(Supplied passage Opens)
Nov. 02, 2017 8:42 AM ETKellogg Company (K)1 Comment
Jillian Falduto profile picture
Jillian Falduto


  • The market for processed and packaged goods is evolving.
  • Kellogg's third quarter net sales increased after ten quarters of negative growth.
  • Kellogg will acquire RXBAR for $600 million by end of 2017 and release a new breakfast cereal.

By Jillian Falduto of Ursinus Finance Scholars.

It’s been a quarter of change for the longtime consumer goods staple Kellogg (NYSE:K). Kellogg’s stock closed at 58.87- down 17.95% on a YTD basis- the evening before the third quarter earnings release. In the same time frame, the S&P 500 was up 13.95%. But on Halloween morning, quite appropriately, the sugary cereal company’s third quarter financial results signified signs of a turnaround. In the first two quarters of 2017, Kellogg’s net sales were down 4.15% and 2.48%, respectively. However, with new CEO Steve Cahillane, in the third quarter of 2017, K reported a net sales increase of 0.6%, which marks the first quarter of positive growth in two and half years.
(Supplied passage Closes)
(Dataset entries Opens)
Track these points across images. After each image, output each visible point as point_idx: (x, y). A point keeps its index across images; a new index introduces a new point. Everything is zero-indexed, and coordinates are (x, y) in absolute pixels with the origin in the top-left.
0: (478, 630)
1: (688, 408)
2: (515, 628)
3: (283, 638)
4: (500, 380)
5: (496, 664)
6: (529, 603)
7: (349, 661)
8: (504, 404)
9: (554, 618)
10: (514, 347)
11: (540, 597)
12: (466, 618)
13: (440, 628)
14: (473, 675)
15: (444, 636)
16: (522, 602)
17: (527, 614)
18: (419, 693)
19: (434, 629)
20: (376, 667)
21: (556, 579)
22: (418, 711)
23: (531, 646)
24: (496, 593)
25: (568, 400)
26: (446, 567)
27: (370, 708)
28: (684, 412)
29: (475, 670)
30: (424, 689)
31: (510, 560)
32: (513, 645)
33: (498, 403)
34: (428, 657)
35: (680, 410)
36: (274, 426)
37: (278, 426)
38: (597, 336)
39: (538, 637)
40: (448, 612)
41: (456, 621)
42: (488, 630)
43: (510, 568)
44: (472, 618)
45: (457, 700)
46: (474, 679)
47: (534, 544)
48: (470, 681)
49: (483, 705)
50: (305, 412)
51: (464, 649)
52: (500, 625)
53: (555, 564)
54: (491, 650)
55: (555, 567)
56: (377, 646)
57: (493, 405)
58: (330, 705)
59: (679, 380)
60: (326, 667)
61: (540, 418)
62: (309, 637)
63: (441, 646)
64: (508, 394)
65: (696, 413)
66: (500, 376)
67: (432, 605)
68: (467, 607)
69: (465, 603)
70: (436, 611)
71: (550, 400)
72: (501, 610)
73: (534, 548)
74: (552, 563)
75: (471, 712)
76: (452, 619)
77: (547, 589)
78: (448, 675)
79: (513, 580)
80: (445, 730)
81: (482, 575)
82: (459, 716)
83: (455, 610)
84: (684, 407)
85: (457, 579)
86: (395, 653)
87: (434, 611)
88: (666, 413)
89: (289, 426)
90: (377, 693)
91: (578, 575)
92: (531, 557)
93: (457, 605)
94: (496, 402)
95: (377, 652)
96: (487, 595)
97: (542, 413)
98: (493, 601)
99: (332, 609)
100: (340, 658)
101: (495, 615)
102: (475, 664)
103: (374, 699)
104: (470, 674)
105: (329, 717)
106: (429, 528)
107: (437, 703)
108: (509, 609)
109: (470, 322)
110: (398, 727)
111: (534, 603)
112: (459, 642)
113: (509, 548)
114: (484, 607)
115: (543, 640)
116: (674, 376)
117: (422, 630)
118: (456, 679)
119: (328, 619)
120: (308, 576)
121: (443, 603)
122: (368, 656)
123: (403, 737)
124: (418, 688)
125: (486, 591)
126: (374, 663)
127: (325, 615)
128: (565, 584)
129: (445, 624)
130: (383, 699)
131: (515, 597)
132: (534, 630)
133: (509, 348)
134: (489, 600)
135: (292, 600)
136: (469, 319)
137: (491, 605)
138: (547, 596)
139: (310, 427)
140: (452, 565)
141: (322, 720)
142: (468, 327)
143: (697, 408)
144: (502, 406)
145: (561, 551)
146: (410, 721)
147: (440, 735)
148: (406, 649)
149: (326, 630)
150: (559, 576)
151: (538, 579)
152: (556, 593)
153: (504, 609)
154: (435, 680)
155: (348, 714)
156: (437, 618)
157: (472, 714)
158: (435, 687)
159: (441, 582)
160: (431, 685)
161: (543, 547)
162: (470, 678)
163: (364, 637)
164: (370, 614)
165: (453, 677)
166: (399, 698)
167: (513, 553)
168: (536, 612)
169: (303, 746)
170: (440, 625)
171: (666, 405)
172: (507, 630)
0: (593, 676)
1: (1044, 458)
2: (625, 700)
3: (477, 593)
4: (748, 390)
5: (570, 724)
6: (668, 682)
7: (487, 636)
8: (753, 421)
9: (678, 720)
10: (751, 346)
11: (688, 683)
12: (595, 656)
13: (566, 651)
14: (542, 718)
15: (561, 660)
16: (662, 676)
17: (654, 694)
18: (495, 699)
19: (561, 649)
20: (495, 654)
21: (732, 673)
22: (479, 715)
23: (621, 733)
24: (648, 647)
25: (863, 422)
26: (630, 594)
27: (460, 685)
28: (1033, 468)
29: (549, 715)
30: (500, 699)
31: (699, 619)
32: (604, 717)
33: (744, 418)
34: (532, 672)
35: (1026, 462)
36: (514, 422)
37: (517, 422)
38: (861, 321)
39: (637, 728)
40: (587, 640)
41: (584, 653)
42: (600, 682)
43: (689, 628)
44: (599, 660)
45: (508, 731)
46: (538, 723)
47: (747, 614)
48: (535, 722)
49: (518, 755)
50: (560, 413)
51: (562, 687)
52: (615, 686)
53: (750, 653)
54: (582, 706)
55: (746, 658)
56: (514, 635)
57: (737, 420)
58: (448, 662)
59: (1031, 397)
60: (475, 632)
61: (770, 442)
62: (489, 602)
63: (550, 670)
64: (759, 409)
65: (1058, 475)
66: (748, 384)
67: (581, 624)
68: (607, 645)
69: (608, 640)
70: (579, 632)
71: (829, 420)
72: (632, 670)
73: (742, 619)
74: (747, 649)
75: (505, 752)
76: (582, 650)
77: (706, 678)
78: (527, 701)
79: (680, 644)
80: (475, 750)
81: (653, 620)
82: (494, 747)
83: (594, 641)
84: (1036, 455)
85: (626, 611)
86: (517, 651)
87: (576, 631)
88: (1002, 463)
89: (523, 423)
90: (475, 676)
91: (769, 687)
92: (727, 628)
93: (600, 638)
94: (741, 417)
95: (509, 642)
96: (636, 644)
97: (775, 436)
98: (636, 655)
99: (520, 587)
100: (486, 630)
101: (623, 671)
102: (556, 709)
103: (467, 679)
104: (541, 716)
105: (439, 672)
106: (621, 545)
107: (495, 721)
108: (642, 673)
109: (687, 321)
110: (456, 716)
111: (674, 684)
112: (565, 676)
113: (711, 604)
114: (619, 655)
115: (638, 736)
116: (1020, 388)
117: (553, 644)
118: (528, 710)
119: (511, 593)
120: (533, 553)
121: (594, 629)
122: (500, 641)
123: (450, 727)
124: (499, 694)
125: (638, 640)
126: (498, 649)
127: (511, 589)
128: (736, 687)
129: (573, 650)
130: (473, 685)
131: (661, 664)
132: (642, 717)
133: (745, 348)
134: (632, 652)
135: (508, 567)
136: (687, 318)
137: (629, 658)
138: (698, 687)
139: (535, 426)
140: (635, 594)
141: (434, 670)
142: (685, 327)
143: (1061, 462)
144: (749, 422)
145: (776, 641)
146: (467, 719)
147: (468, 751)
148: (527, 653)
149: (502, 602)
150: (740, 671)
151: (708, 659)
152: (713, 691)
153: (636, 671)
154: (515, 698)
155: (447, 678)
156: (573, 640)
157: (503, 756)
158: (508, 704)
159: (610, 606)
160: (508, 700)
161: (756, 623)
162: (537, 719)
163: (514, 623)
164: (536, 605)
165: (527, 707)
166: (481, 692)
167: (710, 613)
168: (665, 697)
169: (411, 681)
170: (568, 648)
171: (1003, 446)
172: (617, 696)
(Dataset entries Closes)
### Work task 1
In the Kellogg article, what price will Kellogg pay to acquire RXBAR?
### Work task 2
Return everything in the Kellogg article from "Nov. 02, 2017" down to "Ursinus Finance Scholars.".

### Task solution 1
$600 million

### Task solution 2
Nov. 02, 2017 8:42 AM ETKellogg Company (K)1 Comment
Jillian Falduto profile picture
Jillian Falduto


  • The market for processed and packaged goods is evolving.
  • Kellogg's third quarter net sales increased after ten quarters of negative growth.
  • Kellogg will acquire RXBAR for $600 million by end of 2017 and release a new breakfast cereal.

By Jillian Falduto of Ursinus Finance Scholars.